Lucky for Schwartz, who retired 11 years ago as dean of humanities at the University of Puerto Rico, new opportunities keep cropping up all over the world.

In this year alone, the composer’s work was performed by musicians in China, Puerto Rico, Washington, D.C., Indiana, Missouri, and Florida — just to name a few.

Collaborations and world premieres are planned next year with the Orchestre de Flute Français, in Paris, the Salvador Dalí Museum, in St.
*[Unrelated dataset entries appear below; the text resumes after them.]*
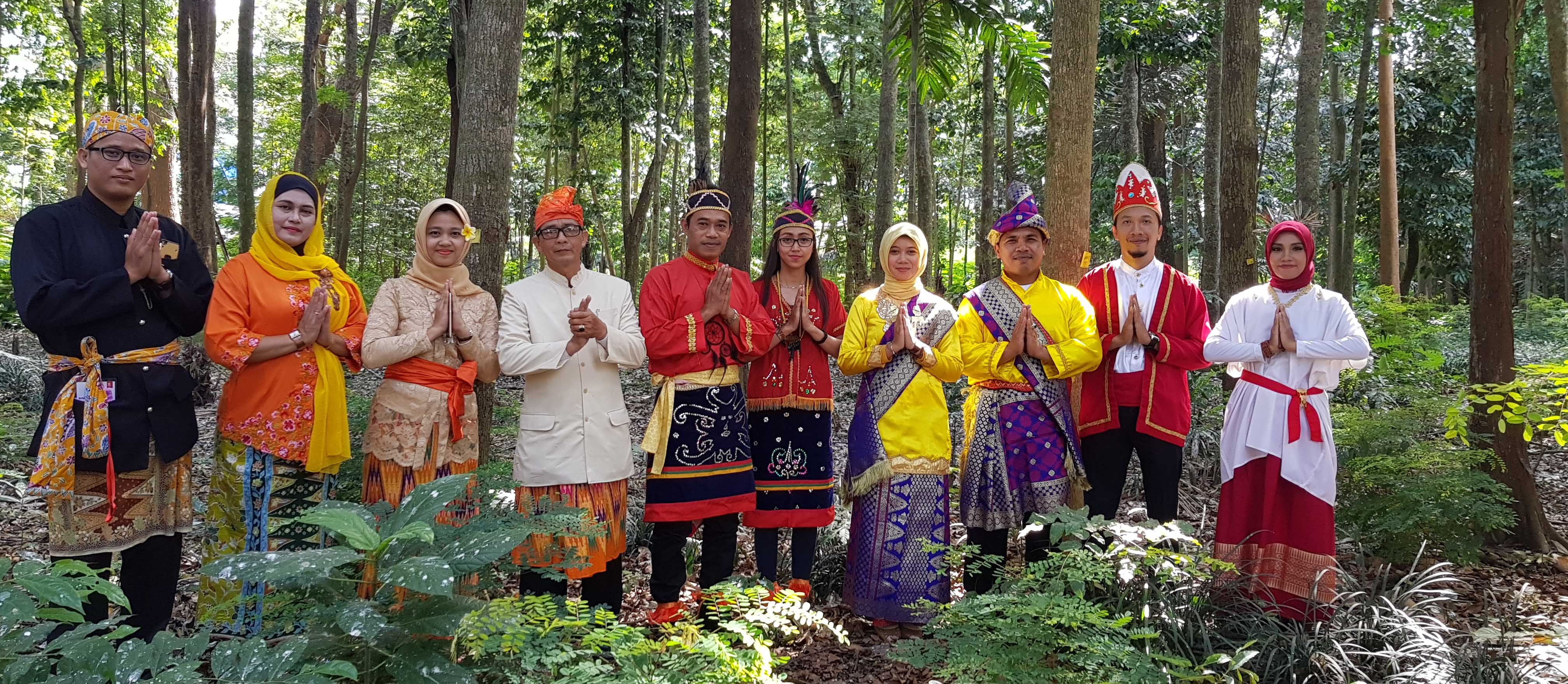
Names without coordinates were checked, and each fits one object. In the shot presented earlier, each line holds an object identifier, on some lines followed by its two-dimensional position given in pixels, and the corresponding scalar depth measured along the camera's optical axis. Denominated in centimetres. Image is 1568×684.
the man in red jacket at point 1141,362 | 400
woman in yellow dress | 399
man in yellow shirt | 396
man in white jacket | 357
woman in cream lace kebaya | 349
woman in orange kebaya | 344
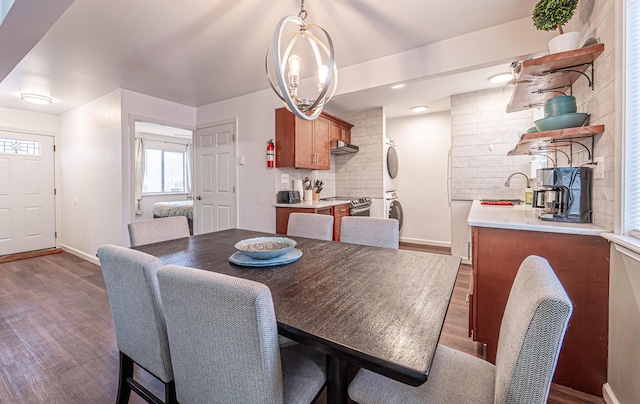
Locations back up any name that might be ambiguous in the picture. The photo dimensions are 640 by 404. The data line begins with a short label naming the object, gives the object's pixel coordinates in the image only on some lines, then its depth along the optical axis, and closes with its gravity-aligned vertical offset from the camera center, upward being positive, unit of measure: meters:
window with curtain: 6.66 +0.65
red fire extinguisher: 3.57 +0.55
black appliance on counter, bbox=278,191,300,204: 3.57 -0.01
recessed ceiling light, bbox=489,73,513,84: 3.17 +1.42
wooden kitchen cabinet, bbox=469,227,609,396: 1.46 -0.50
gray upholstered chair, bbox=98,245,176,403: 1.01 -0.46
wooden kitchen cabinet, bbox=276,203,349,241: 3.46 -0.23
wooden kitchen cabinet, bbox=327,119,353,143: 4.23 +1.10
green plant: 1.53 +1.06
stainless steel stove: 4.04 -0.16
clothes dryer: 4.58 +0.54
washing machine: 4.64 -0.18
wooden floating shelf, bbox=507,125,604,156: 1.47 +0.37
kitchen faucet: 3.46 +0.21
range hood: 4.15 +0.78
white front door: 4.38 +0.07
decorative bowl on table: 1.41 -0.29
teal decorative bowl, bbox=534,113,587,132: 1.61 +0.45
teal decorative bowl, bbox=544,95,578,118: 1.67 +0.57
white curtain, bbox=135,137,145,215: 6.32 +0.60
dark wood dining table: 0.71 -0.38
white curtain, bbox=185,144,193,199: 7.32 +0.78
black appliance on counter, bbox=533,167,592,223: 1.62 +0.02
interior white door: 4.00 +0.27
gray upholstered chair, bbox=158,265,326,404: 0.71 -0.41
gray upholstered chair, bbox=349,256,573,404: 0.63 -0.45
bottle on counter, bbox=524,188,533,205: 3.02 -0.01
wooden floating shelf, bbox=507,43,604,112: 1.50 +0.78
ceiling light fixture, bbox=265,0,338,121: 1.41 +0.71
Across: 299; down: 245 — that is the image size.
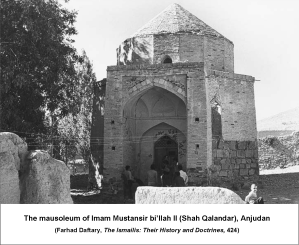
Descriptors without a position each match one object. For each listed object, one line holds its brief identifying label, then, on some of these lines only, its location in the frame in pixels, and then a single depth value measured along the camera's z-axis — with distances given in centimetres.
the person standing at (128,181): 1239
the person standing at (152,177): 1190
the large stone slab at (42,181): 593
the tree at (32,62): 1130
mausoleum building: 1388
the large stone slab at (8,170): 558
Petersburg, Fuzión Dance Artists, the Birmingham Art Museum, in Alabama, and the New York-based chamber ensemble Sybarite 5.

For a man who often describes his music as unsettling and challenging to program, Schwartz already has an impressive list of high-profile projects on the horizon.

“Let’s put it this way,” he says. “I’m fortunate to have wonderful performers who promote my work.”

These performers include pianist Joel Sachs, director of the New Juilliard Ensemble and co-director of the New York-based experimental music troupe Continuum; and Sarasota Orchestra principal tubist Jay Hunsberger, who performed Schwartz’s “The Grey Road” in August at the composer’s 25th anniversary retrospective, in San Juan, Puerto Rico.

Inspired by the post-apocalyptic novel, “The Road,” by Cormac McCarthy and the works of artists Francis Bacon, Max Neumann and Anselm Kiefer, Schwartz’s eerie solo tuba piece is proof that the composer hasn’t softened in his retirement and an example of how far musicians are willing to go to perform Schwartz’s work.

“There are many musicians who don’t feel comfortable with the histrionics,” Schwartz says, referring to the scripted noises and unusual facial expressions he writes into many of his pieces. “But there are many musicians who discover they have these hidden talents or incredible acting abilities by playing my music.”

He rises from the table and walks over to a melancholy painting hanging over one of his many bookshelves. It’s an original work by Neumann, a birthday present from his wife, Marta.

“He does some very powerful, tortured works,” Schwartz says of the German artist. “I really like him.”

Schwartz could just as easily be talking about himself, if not for the fact that the composer’s repertoire is as hilarious as it is weighty.

Take for example 2006’s “Concerto for Solo Conductor,” in which Roberto-Juan Gonzalez, director of the North Bay Philharmonic, in Napa Valley, Calif., stood in front of a musician-less orchestra and passionately conducted a six-minute piece devoid of sound.

Or the irreverent, “Fashionable Music,” in which both Gonzalez and Schwartz donned robes adorned with small objects and using drumsticks, tapped rhythms off their own bodies.

“Mozart was probably the most divine of all the composers,” Schwartz says. “And he was a practical joker who wrote some pretty scandalous songs –- the kind of pieces you’re allowed to laugh with –– which is what being a human being is all about. If we were always so serious, we’d be like living prunes."

Schwartz's Top 5 Inspirations
“I don’t believe in an uptight atmosphere. There are many ways to have great artistic experiences that don’t require the audience to sit quietly in place afraid to crinkle their bon-bon wrappers.”

John Cage
“When he saw what I was doing, it was really so nice. He said, ‘Continue with your wonderful music. Stay as far away from negative people as you can.’ That was an inspiration for me, because by then he was quite famous.”

Puerto Rico
“In the music world, we attracted people from everywhere. I was wonderfully surprised by the access I had to culture in a place like San Juan.”

Electronic sounds
“For someone born in 1940, I didn’t always hear these sounds. But you get used to them. Gosh, computers, cell phones, the sound of air conditioning … they’re a part of my soundscape.”

Audience participation
“I’m gregarious. I want interaction. I think that’s what’s so wonderful about being human. We can actually dialogue. It breaks down the artificial distance between the players and the played-to.”